Jack Goes Confidential: Dim Projection at ‘RIO’ Screening Mars Movie Experience

A full page ad for RIO in last Sunday’s New York Times was headed by a massive critic’s quote about it being "The biggest and BRIGHTEST animated triumph since TOY STORY 3."

The quote attributed to Boxoffice Magazine’s Pete Hammond.
 
Had Mr. Hammond attended our K.C. screening of the movie last Saturday he might’ve been a bit less enthusiastic. And he may have found a different descriptive word for ‘brightest’—like DIMMEST!
 
RIO was screened for critics with an invited family audience at AMC STUDIO 30 in Olathe—Auditorium # 24.

To say the picture on the screen was far from being bright would be an understatement.
 
And that was BEFORE I put on the 3-D glasses!
####
_Assignment A_
Rewrite the post about the dim RIO screening between "RIO was screened" and "be an understatement.", inclusive, with "critics" changed to "reviewers".
_Assignment B_
Extend the post about the dim RIO screening, picking up after its final sentence.

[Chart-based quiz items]
####
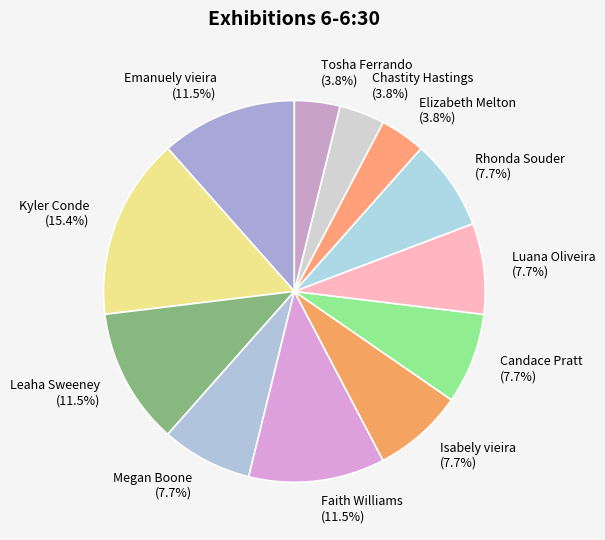

To the nearest percent, what is the average slice percentage?

8%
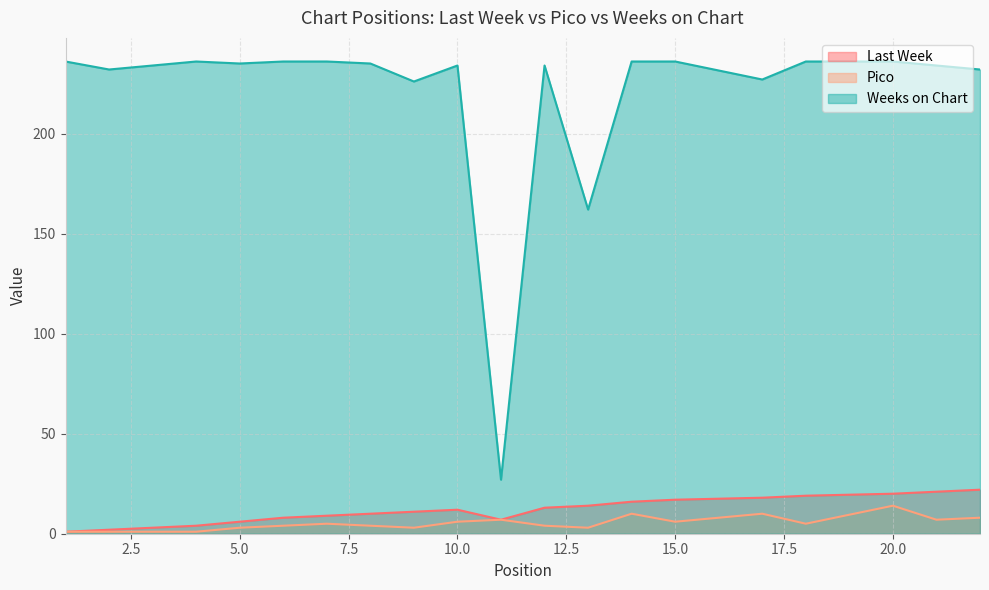

How many data points in Weeks on Chart are less than 235?

10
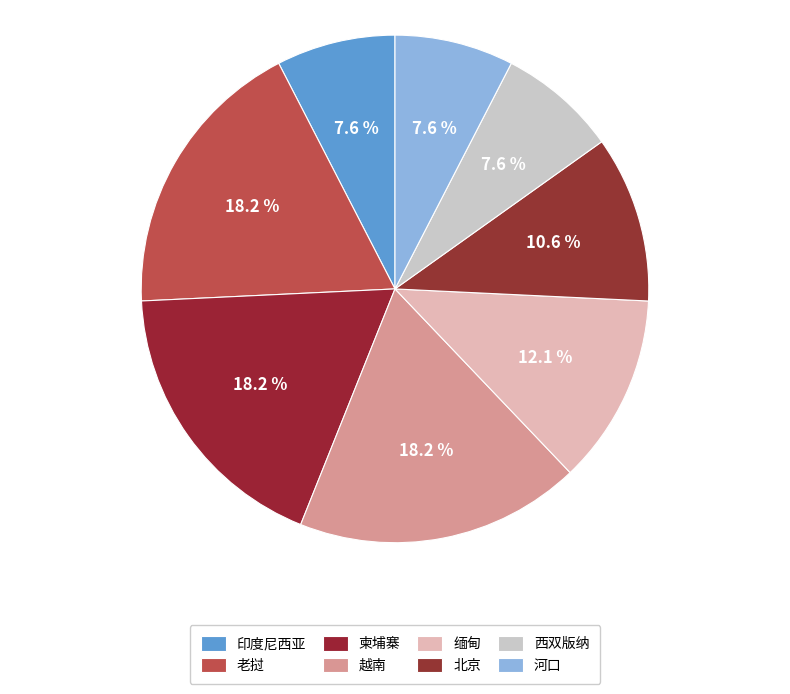

To the nearest percent, what is the difference between the largest and smallest slice percentages?

11%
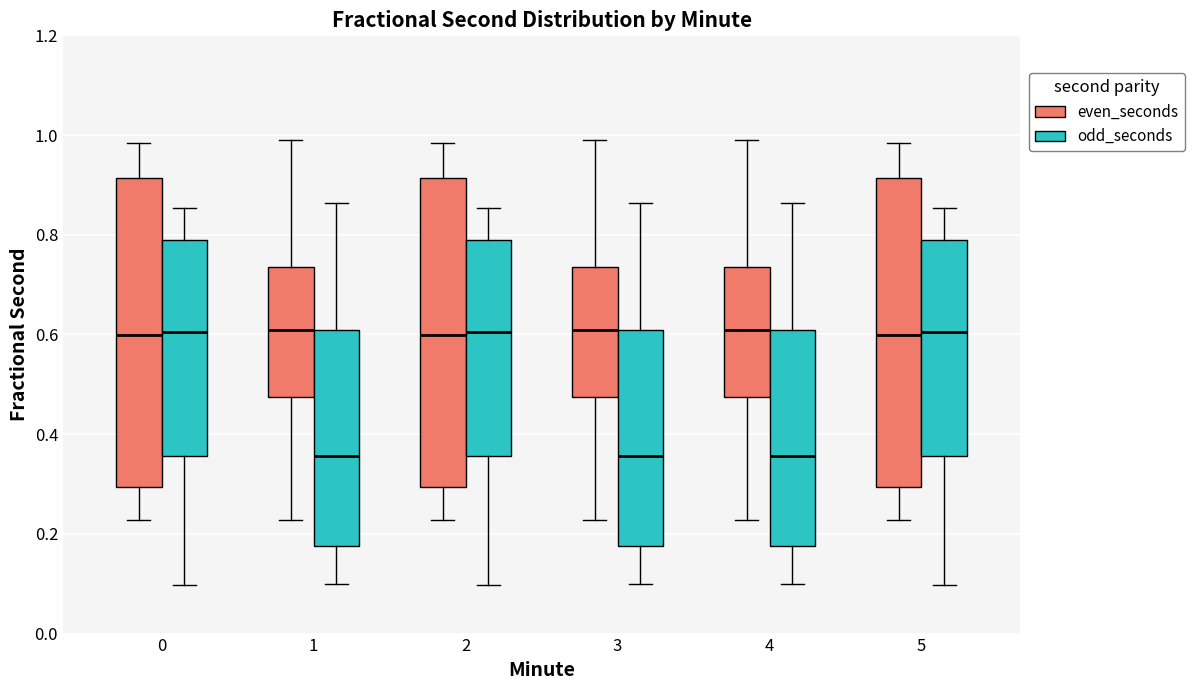

Reading left to right, transcribe this box plot: for each box, give where its median line is, the range the box spans, and where its two whiskers end, as read against the y-axis. The values are not printed on the chart, so give them approximately, as read against the axis.

0 (even_seconds): median 0.60, box 0.30 to 0.92, whiskers 0.22 to 0.98
0 (odd_seconds): median 0.60, box 0.36 to 0.78, whiskers 0.10 to 0.86
1 (even_seconds): median 0.60, box 0.48 to 0.74, whiskers 0.22 to 0.98
1 (odd_seconds): median 0.36, box 0.18 to 0.60, whiskers 0.10 to 0.86
2 (even_seconds): median 0.60, box 0.30 to 0.92, whiskers 0.22 to 0.98
2 (odd_seconds): median 0.60, box 0.36 to 0.78, whiskers 0.10 to 0.86
3 (even_seconds): median 0.60, box 0.48 to 0.74, whiskers 0.22 to 0.98
3 (odd_seconds): median 0.36, box 0.18 to 0.60, whiskers 0.10 to 0.86
4 (even_seconds): median 0.60, box 0.48 to 0.74, whiskers 0.22 to 0.98
4 (odd_seconds): median 0.36, box 0.18 to 0.60, whiskers 0.10 to 0.86
5 (even_seconds): median 0.60, box 0.30 to 0.92, whiskers 0.22 to 0.98
5 (odd_seconds): median 0.60, box 0.36 to 0.78, whiskers 0.10 to 0.86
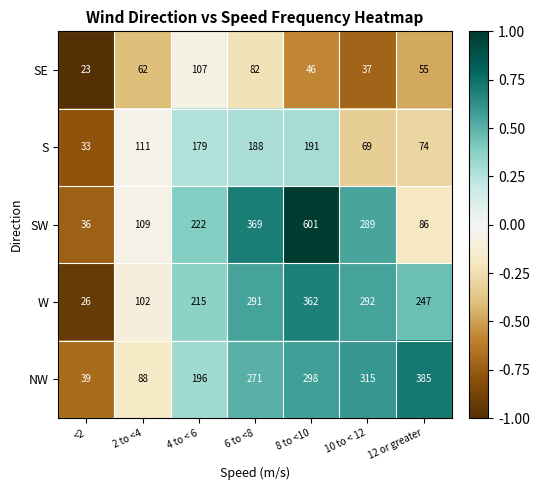

Is the value of NW at 6 to <8 greater than the value of SW at 12 or greater?

Yes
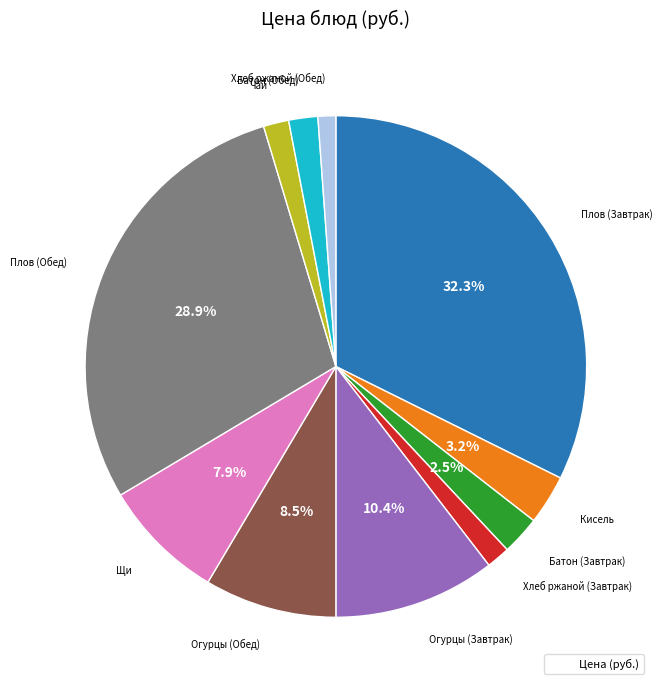

Is there a majority slice in this chart?

No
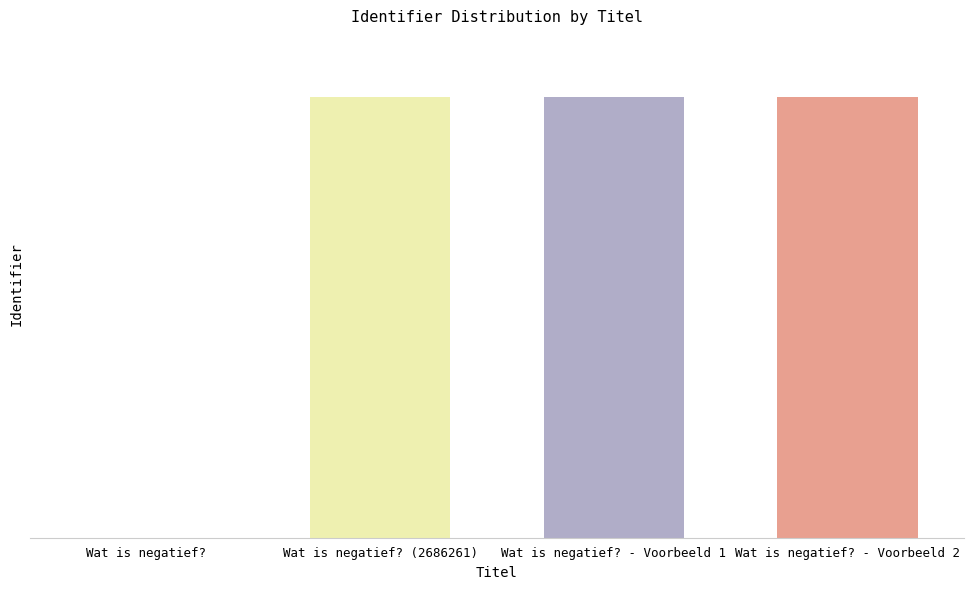

The value at Wat is negatief? is 0. True or false?

True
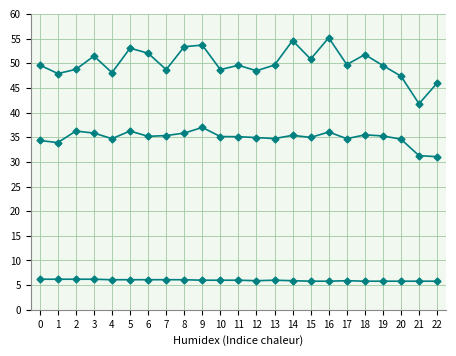

How many categories are shown in the chart?

23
####
_Answer area A_
RIO was screened for reviewers with an invited family audience at AMC STUDIO 30 in Olathe—Auditorium # 24.

To say the picture on the screen was far from being bright would be an understatement.

_Answer area B_
Once they were on my face—Oh my God—-I’ve seen brighter images on 2nd generation, 8mm stag reels!

I point this poor presentation out for a single reason. When you’re expected to pay a 3-D up charge for a movie like RIO, you should reasonably expect big, bright visuals like we got with TOY STORY 3. Even though in my opinion RIO is not on a par with last year’s Pixar smash.
 
Was it AMC’s projection problem or a digital delivery flaw?

Either way there’s no excuse and I would hope YOU complain to theater management whenever experiencing as poor a presentation as I did Saturday.
 
So how about the movie itself?

 
RIO packs plenty of fun into its relatively short 96 minute running time—even though it seemed longer. Probably because the picture slows down a bit about halfway into the comedy-adventure before revitalizing itself for an all-out Carnival style ending.
 
This is the story of a rare, domesticated, non-flying male macaw bird named Blu in Minnesota, whose owner takes him to Brazil to find his high-flying female counterpart Jewel. To uh,  further the species. What they get instead are poachers, kidnappers and bungling animal smugglers that make the animated feathers fly.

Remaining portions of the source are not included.